We have actually found it very helpful. So what we ended up doing at once was we tried to do a scan actually missing without a set scan, and what was happening is that CPU was spiking so much, it was reaching 95%. And then once we have enabled-

Speaker 5:

95 when? When you're doing...

Chaitanya Reddy:

When I'm doing a simple expression search, like I'm doing a simple scan which has an expression within it.

Speaker 5:

Set scan?

Chaitanya Reddy:

Without set scan.

Speaker 5:

Without set scan. Okay

Chaitanya Reddy:

With just a scan, it was going up to 95% to 98%. And the latencies are, for the record, we had was pretty low. I think it was less than 10,000 or 20,000, but the data size is huge within each record and the CPU was going up to 96%, and the latency was close to 1.5 seconds, which was very abnormal. And then the moment we have enabled set scan, it has dropped significantly. It gave us single number, single digit, which is like three and four ms. It has actually helped a lot.

Speaker 5:

What about multiple bins in a record? Have you tried to fetch let's say 1024 bins together, a thousand bins together? Do you see a performance dip fetching one bin... Data sizes aside.

Chaitanya Reddy:

Yeah, data aside, I think what... We haven't done a complete benchmark on top of it, but what we have observed is when you take a complete record from the server to client, that's basically where we have seen a lot of gap. Because when you do a read, AeroSpike server actually gets all your bins into the RAM or everything into your particular working space and then it returns the bins that you have asked for.
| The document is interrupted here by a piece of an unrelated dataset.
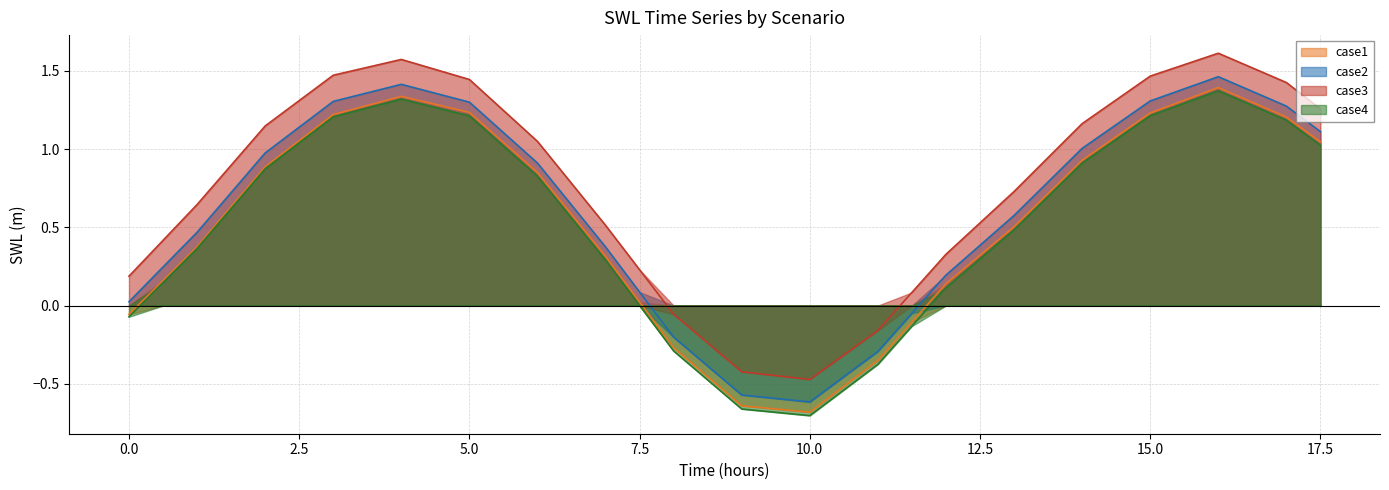

What is the minimum value for case3?

-0.5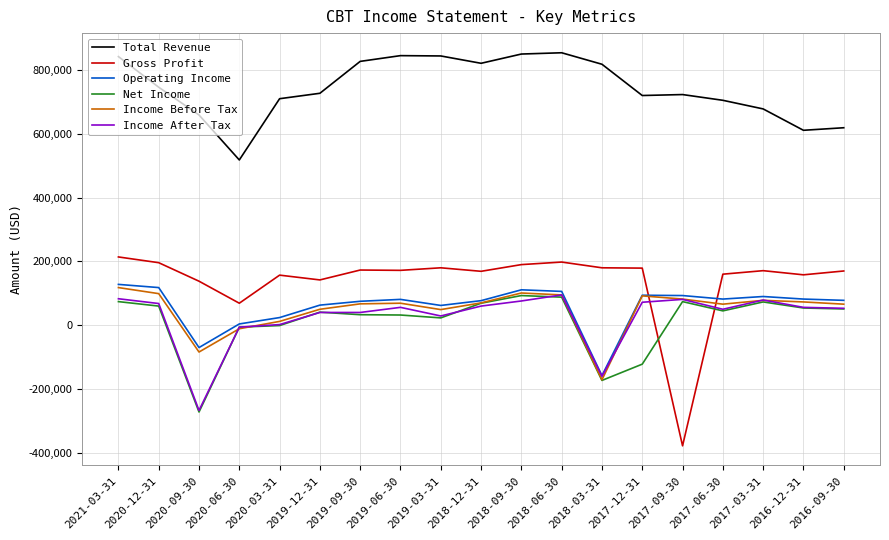

At which label does Net Income reach its minimum?

2020-09-30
So AeroSpike work is not ready even when you ask for five bins or 10 bins, but the exchange, network exchange that you do between the client and server, that we have seen a significant drop.

Speaker 5:

Of course, data size and then data on wire.

Chaitanya Reddy:

And the performance. You can see a significant performance improvement if your data sizes are too large. Because if, let's say you have a very large data set, but you're exchanging only say-

Speaker 5:

Of course. Your NIO itself will kill that.

Chaitanya Reddy:

Yeah, that's basically how that-

Speaker 5:

Thanks, man. That's super informative. Thank you.

Chaitanya Reddy:

Thank you.

Speaker 1:

If there are more questions, Chaitanya is going to be around to take that.